Now regularly selling out theaters all over the world, Taylor Tomlinson took the next step to stand-up stardom this year. Her latest special, “Look at You,” handles her fame deftly (“Do you think I’d be this successful at my age if I had a live mom?”) and adds a sharp series of jokes about her own neurotic fear of intimacy by responding to every kind gesture from a man by saying, “Oh, that’s your move.” (Streaming on Netflix.)

Taylor Tomlinson in a scene from her Netflix special “Look at You.”Credit…Andrew Levy/Netflix

Best Comedy With Music

In this booming alt-comedy genre, Matt Rogers’s new Showtime special, “Have You Heard of Christmas?” — which straddles lines between holiday album spoof and dead serious homage, ironic schmaltz and genuine emotion — stands out for its commitment to sultry-to-the-point-of-silly songs. In this regard, it’s more in the spirit of Sandra Bernhard’s annual New Year’s Eve show than Bo Burnham. (Streaming on Showtime.)

Most Popular New Trend in Specials

This was the year when otherwise polished stand-up specials regularly incorporated conversations with audience members. Patton Oswalt riffed with ticket buyers for several minutes in “We All Scream.” Joel Kim Booster built interactions with one person into the connective tissue of his show, “Psychosexual.” Hasan Minhaj (“The King’s Jester”) and Andrew Schulz (“Infamous”) did plenty of crowd work. Matteo Lane did an entire show of it (“The Advice Special”). Perhaps the absence of audiences during the pandemic made comics a little more eager to bring people into the performance.

Best Sign That Netflix’s Dominance Is Over

The year began with Netflix’s stock price plummeting, the company cutting staff and then, most notably, trying out a leasing model. In that approach, stand-up comics (like Chris Distefano and Whitney Cummings) pay their own production and marketing costs, receive a smaller fee and get the rights to their material back after a window on the site. The platform famous for giving out tens of millions of dollars to comics has entered the austerity era.

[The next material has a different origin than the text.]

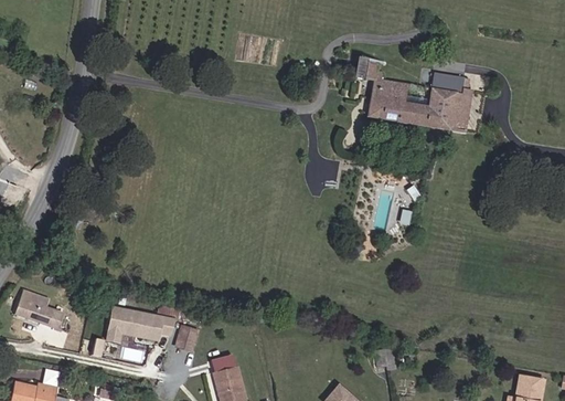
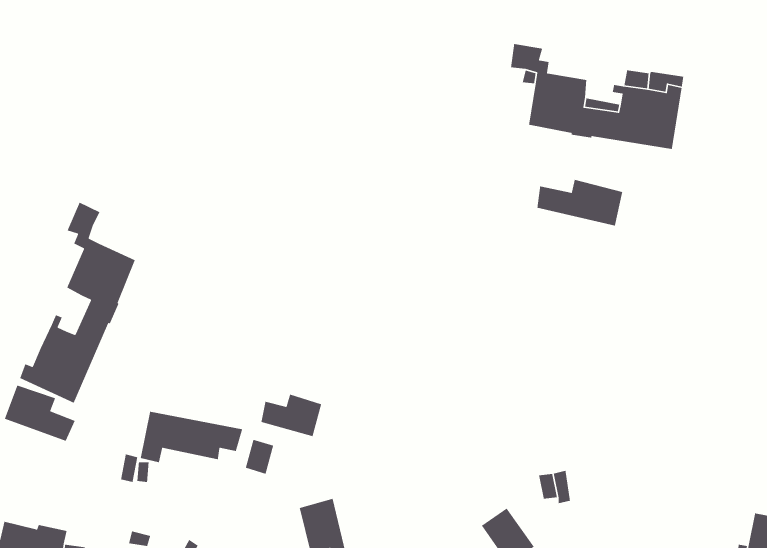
building: none -> [537,179,623,226]
building: none -> [19,201,136,404]
building: none -> [260,393,322,437]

Best Sign That Netflix Still Dominates

No other streamer has come close to competing with it. FX and Peacock dabbled. Amazon did more than that. And HBO Max had a few hits. But we’re still waiting for a rival to fully engage in stand-up comedy.

Best YouTube Special

You can make an argument that the best producer of specials right now is YouTube, especially when you factor in price for the viewer. Among the comics who released funny specials for free were Fahim Anwar, Ari Shaffir, Liz Miele and Ali Siddiq. But the one that made me laugh loudest was “Jokes From the Underground” by Raanan Hershberg, whose punchy and deliriously funny club comedy made me laugh after second and third viewings.